Я после таких разговоров и сам начинал верить, что летное дело скоро могу освоить. База-то у меня есть! Я Грозненскую школу с отличием окончил. Воронцов на что хорошо летал и во всем первым был, а серебряный знак-самолетик только десять отличившихся получили. Но в то же время я думал: «А что мне даст положение летчика? Я же не войду в золотую пятерку! И командиром полка не скоро стану, если и стану еще?»

Такие мысли сразу гасили мои минутные мечты о воздухе.

А Воронцов продолжал:

– Ну, если в газете застрянешь – в редакторское кресло прыгай. Повелевать надо, а не корпеть над заметками. На большом лимузине ездить – на «ЗИМе» или на «ЗИС-110», как наш командующий Василий Иосифович. Ключевые посты в государстве надо занимать, а то сдадим Расею ублюдкам разным да гомикам.

– Гомикам? Кто это такие – гомики?

Воронцов с минуту смотрит на меня удивленно. Затем спрашивает:

– Ты что – не знаешь, кто такие гомики?

– Почему не знаю. Те, что в цирке – комики.

Раздается взрыв хохота. И смеются летчики долго, Петраш схватился за живот, чуть не падает.
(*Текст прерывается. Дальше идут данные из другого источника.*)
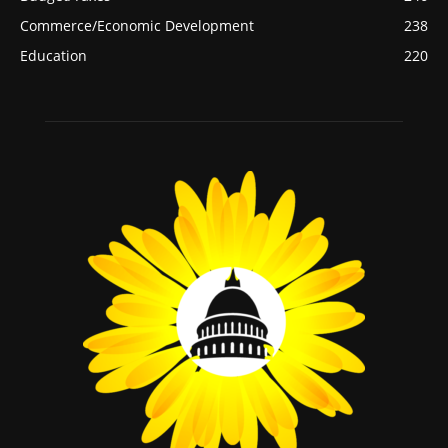
Commerce/Economic Development
238
Education
220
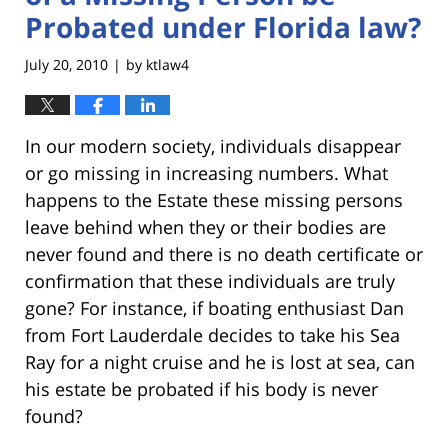
Probated under Florida law?
July 20, 2010
by
ktlaw4
|
In our modern society, individuals disappear
or go missing in increasing numbers. What
happens to the Estate these missing persons
leave behind when they or their bodies are
never found and there is no death certificate or
confirmation that these individuals are truly
gone? For instance, if boating enthusiast Dan
from Fort Lauderdale decides to take his Sea
Ray for a night cruise and he is lost at sea, can
his estate be probated if his body is never
found?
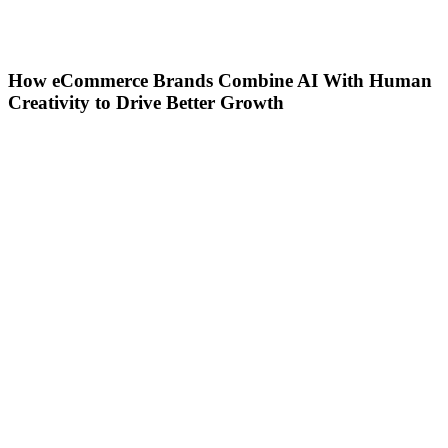
How eCommerce Brands Combine AI With Human
Creativity to Drive Better Growth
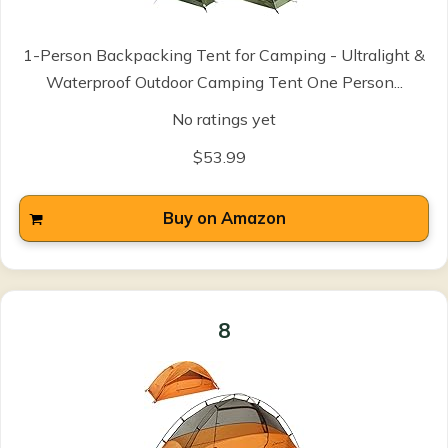
1-Person Backpacking Tent for Camping - Ultralight &
Waterproof Outdoor Camping Tent One Person...
No ratings yet
$53.99
Buy on Amazon
8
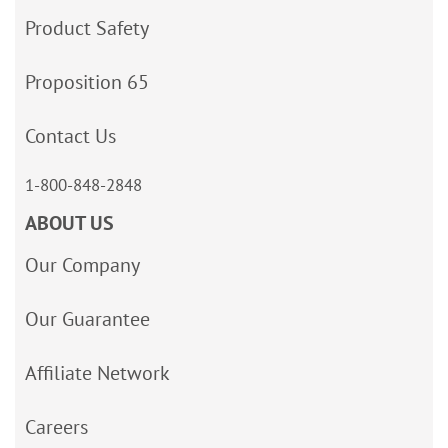
Product Safety
Proposition 65
Contact Us
1-800-848-2848
ABOUT US
Our Company
Our Guarantee
Affiliate Network
Careers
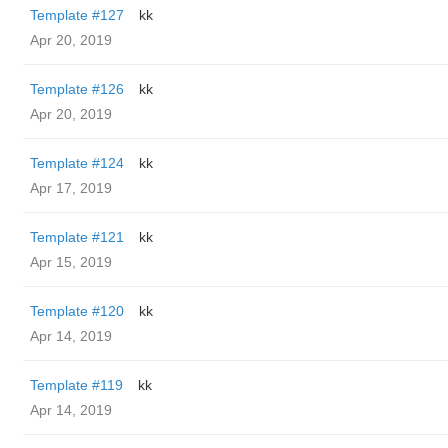
Template #127
kk
Apr 20, 2019
Template #126
kk
Apr 20, 2019
Template #124
kk
Apr 17, 2019
Template #121
kk
Apr 15, 2019
Template #120
kk
Apr 14, 2019
Template #119
kk
Apr 14, 2019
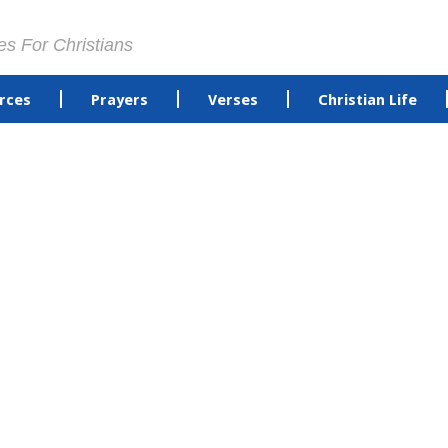
es For Christians
rces
Prayers
Verses
Christian Life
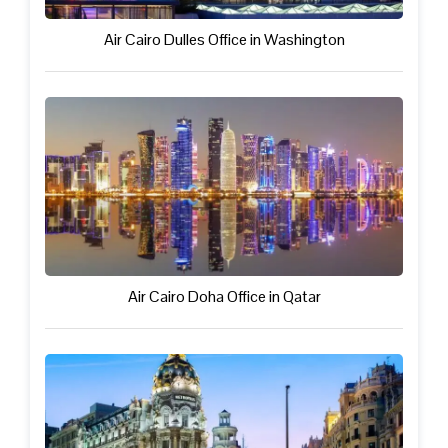
Air Cairo Dulles Office in Washington
Air Cairo Doha Office in Qatar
Я не обижаюсь, смеюсь вместе со всеми. А когда мои товарищи успокоились, рассказываю им, как еще задолго до войны в нашей деревне женщина брала с собой в баню детей, их ставили на полок и просили петь песню, где были слова «братский союз и свобода». Так в слове «братский» дети вместо буквы р выпевали л и женщины веселились до упада. И мои слушатели, как и те женщины, тоже зашлись новым приступом смеха.

А Воронцов меня выручает:

– Ну, а если по-твоему гомики это комики в цирке – ладно, пусть будет так. Пусть они там смешат честную публику. Не знаешь ты их – и ничего. Это мы потерлись в столице, так и узнали. А в других городах про них вроде и не слышно. Они все больше в конторах важных, да в министерствах. Как крысы, по злачным местам шуруют. И в кресла больших начальников лезут; тянут друг друга и лезут. В Африке обезьяна есть такая: она как вспрыгнет на дерево – хвост другой подает. Так они и карабкаются на самую вершину за бананом. Гомики да педики, да всякая одесская шушера на тех обезьян похожа. Скоро вся власть к ним перейдет, Иосиф Виссарионович недавно жамкнул их по башке – кампанию против космополитов учинил, да они-то ужом извернулись, выскользнули из рук. Новую кампанию надо начинать.

Я решил: гомики это и есть космополиты. Но чтобы не вызвать новый взрыв смеха, я о своей догадке умолчал. А только подумал: «Эти ребята, наверное, тоже от евреев натерпелись – ворчат против них».

Воронцову нравилось поучать меня и говорить со мной, точно со школьником.